Die Rede ist hier nicht von Tapeten. Denn Rauhfaser ist keine Tapete, auch wenn sie tapeziert wird. Sie ist - technisch gesehen - weniger als eine Tapete, nämlich ein Halbprodukt. Erst wenn das rauhe Papier mit den eingearbeiteten Holzfasern an der Wand klebt und mit Farbe gestrichen worden ist, darf es als Tapete bezeichnet werden, sagt die Tapetenindustrie. Der Seniorchef der Wuppertaler Papierfabrik Erfurt und Sohn, des weltweit größten Produzenten von Rauhfaser, erklärt das so: "Es besteht eine gewisse Haßliebe zwischen den Tapetenherstellern und uns. Wenn es in einer Ausschreibung zur Innenausstattung hieß: ,Tapete`, dann sagten die Tapetenhersteller: also keine Rauhfaserpapiere." Diese Angelegenheit sei sogar vor dem DIN-Normenausschuß debattiert worden. "Aber der Markt ist darüber hinweggegangen." Sein Unternehmen erwirtschaftet 150 Millionen Mark Umsatz im Jahr - hauptsächlich mit dem Halbprodukt. Auf zwei verkaufte Rollen fertiger Tapete kommt eine Rolle Rauhfaser.

"Theoretisch ist Tapete eine gute Sache, nur zum Tapezieren taugt sie nicht", sagt Meier in dem Kinofilm "Meier" zu seiner Malerbrigade.

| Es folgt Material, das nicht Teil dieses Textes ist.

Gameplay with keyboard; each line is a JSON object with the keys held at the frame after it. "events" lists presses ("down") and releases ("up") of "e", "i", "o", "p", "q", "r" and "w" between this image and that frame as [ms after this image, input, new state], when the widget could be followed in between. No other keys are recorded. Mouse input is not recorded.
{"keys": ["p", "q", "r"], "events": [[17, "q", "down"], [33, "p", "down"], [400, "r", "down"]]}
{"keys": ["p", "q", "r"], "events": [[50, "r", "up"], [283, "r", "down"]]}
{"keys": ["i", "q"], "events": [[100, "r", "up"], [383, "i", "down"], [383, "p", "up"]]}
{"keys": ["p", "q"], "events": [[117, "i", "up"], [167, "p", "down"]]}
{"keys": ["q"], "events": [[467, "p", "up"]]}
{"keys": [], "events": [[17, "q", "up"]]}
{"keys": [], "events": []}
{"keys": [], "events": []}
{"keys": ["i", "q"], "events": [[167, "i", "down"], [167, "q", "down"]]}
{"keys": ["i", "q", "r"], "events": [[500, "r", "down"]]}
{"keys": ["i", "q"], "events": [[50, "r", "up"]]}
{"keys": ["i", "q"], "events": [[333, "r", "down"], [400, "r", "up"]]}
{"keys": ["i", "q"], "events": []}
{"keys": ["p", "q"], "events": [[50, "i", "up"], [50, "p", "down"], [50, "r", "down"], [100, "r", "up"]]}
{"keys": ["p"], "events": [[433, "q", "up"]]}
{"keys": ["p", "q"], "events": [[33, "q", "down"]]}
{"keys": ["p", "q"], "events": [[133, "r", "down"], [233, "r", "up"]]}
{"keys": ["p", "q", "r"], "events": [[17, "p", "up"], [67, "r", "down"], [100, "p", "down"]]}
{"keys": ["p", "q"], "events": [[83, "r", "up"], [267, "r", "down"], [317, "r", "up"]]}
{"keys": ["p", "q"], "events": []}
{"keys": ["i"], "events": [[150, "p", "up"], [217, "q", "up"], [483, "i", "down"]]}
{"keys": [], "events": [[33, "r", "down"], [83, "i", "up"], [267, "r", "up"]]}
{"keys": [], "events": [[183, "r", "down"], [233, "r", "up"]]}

Rauhfaser läßt sich um einiges schneller an die Wand kleben. Kein Muster, kaum Verschnitt, einfach anstreichen - fertig. Deshalb schmuggelt Meier das körnige Papier gleich in rauhen Mengen über die innerdeutsche Grenze. In Westdeutschland sei es ein Massenprodukt, in der DDR Mangelware von schlechter Qualität gewesen, sagt der Geschäftsführer des Verbandes deutscher Tapetenfabrikanten, Klaus Kunkel: "Ein schlimmes Zeug, da sind die Holzsplitter ja nur so von der Wand gefallen." Auch an den Wänden gab es eine Wende: Die einzige ernstzunehmende Konkurrenz für Erfurt und Sohn sitzt im sächsischen Lunzenau.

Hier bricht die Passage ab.